== GIVEN PASSAGE
Second, the drafters of MLRPC 8.2(a) intended to incorporate the standards articulated in Garrison and New York Times in that rule. See American Bar Association, Model Rules of Professional Conduct, Proposed Final Draft (May 30, 1981) at 206 ("Rule 8.2 is consistent with that limitation [in New York Times and Garrison]"); M. Tarkington, The Truth be Damned: The First Amendment, Attorney Speech, and Judicial Reputation, 97 Geo. L.J. 1567, 1587 & n. 123 (2009). (As the Majority opinion recounts, some courts have instead chosen not to apply the New York Times standard in favor of a less demanding, "objective" standard. Majority slip op. at p.19 n.11).

Third, the decisions of this Court under MLRPC 8.2(a) that are relied upon by the Majority opinion all involved statements alleging specific acts of misconduct rather than a general negative characterization of the officials. See Attorney Grievance Comm'n v. McClain, 406 Md. 1, 956 A.2d 135 (2008) (in appeal to circuit court, attorney alleged that District Court judge had admitted personal bias against him and purported to "document" that allegation with false statements about the content of the record); Attorney Grievance Comm'n v. DeMaio, 379 Md. 571, 842 A.2d 802 (2004) (attorney alleged, without factual basis, that judge had ex parte contact with opposing party, had possibly received a "monetary benefit" from that party, and had colluded to remove briefs from public record); Attorney Grievance Comm'n v. Hermina, 379 Md. 503, 842 A.2d 762 (2004) (attorney accused judge of holding ex parte jury instruction conference with opposing counsel in violation of the Code of Judicial Conduct). In this case, only the statements concerning Judge Harrington — i.e., that she allegedly arranged for deputy sheriffs to "illegally" arrest Mr. Frost — appear to go beyond derogatory adjectives.

Finally, discipline imposed by the judiciary that may appear designed to shield judges from general statements of adverse opinions can itself undermine confidence in the judiciary. See J. Dodd, The First Amendment and Attorney Discipline for Criticism of the Judiciary: Let the Lawyer Beware, 15 N. Ky. L. Rev. 129, 144 (1988).
====
== THE RECORDS
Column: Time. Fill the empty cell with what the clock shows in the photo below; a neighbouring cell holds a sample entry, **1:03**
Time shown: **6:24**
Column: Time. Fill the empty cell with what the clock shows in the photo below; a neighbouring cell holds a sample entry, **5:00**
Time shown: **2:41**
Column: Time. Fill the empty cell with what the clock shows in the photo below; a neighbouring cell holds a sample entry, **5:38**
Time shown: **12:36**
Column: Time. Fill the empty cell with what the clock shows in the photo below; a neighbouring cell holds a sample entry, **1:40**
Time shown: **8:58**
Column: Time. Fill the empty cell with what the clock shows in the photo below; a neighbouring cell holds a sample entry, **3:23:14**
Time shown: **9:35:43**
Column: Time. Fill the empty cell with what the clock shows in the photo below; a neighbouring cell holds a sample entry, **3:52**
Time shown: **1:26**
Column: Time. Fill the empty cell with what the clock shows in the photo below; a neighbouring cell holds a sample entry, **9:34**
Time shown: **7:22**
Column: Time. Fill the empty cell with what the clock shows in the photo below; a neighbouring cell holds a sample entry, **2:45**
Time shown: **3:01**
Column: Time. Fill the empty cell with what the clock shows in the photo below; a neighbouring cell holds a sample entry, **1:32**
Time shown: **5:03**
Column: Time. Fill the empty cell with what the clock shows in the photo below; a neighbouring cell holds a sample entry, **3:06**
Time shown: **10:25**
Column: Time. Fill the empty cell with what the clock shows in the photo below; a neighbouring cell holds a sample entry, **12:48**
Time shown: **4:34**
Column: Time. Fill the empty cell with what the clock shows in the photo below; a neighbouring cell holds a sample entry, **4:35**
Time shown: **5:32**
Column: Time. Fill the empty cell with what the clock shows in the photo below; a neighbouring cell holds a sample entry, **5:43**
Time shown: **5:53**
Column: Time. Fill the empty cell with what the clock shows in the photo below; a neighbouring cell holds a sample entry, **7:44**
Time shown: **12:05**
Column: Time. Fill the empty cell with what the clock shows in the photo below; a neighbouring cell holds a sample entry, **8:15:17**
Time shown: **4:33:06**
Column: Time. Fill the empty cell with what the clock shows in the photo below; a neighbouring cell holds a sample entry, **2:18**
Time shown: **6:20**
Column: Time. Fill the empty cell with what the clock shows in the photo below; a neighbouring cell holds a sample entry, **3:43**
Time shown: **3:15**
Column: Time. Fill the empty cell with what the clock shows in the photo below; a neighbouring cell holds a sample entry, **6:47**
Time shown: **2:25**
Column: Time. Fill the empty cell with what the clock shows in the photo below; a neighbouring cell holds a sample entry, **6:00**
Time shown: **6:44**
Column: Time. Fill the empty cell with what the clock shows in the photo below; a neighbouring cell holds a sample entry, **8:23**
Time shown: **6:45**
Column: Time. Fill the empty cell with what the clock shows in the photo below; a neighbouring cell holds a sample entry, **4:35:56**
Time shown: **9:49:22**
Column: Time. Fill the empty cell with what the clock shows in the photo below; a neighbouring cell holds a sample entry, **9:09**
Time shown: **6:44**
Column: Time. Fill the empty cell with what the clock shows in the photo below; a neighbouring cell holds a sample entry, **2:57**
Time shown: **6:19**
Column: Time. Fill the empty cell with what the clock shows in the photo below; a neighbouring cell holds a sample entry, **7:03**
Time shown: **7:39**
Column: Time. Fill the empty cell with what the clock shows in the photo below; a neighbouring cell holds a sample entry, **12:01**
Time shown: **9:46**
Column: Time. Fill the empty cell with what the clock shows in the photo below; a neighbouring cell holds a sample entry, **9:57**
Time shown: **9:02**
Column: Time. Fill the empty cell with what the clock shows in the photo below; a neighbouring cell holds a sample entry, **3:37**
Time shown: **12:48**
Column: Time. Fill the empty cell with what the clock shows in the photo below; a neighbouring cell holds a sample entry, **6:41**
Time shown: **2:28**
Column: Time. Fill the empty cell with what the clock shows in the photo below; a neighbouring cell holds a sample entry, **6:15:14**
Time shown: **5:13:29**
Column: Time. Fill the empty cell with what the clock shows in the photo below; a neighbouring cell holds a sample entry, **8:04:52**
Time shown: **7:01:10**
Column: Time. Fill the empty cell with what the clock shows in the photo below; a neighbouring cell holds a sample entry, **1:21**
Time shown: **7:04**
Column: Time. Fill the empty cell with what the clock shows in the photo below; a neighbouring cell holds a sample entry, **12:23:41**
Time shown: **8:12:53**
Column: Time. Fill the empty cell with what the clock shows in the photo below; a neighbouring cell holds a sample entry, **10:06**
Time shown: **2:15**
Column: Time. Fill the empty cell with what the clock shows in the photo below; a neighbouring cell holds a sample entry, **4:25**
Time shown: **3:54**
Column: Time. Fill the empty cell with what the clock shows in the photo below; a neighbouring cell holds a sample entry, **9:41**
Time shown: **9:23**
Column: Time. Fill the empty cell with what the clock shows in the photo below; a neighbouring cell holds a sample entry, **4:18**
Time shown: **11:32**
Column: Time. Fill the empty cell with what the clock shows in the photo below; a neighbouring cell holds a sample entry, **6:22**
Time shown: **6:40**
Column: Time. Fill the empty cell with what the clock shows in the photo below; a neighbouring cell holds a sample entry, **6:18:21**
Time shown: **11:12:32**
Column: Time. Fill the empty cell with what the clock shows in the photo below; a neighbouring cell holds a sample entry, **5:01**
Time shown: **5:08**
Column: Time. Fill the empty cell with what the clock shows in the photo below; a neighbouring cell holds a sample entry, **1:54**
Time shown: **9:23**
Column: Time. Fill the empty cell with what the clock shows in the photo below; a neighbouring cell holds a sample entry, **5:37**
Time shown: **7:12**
====
→ GIVEN INSTRUCTION A
Return the section of the passage on attorney discipline starting with "Finally, discipline imposed" and going on through "129, 144 (1988).".
→ GIVEN INSTRUCTION B
Update the entries starting with the line with "sample entry, **5:37**" and going on through the end of the entries, putting "adjacent" in place of "neighbouring" and changing nothing else. Give only those lines.
The passage on attorney discipline and the entries have nothing to do with each other.

→ CORRECT RESULT A
Finally, discipline imposed by the judiciary that may appear designed to shield judges from general statements of adverse opinions can itself undermine confidence in the judiciary. See J. Dodd, The First Amendment and Attorney Discipline for Criticism of the Judiciary: Let the Lawyer Beware, 15 N. Ky. L. Rev. 129, 144 (1988).

→ CORRECT RESULT B
Column: Time. Fill the empty cell with what the clock shows in the photo below; a adjacent cell holds a sample entry, **5:37**
Time shown: **7:12**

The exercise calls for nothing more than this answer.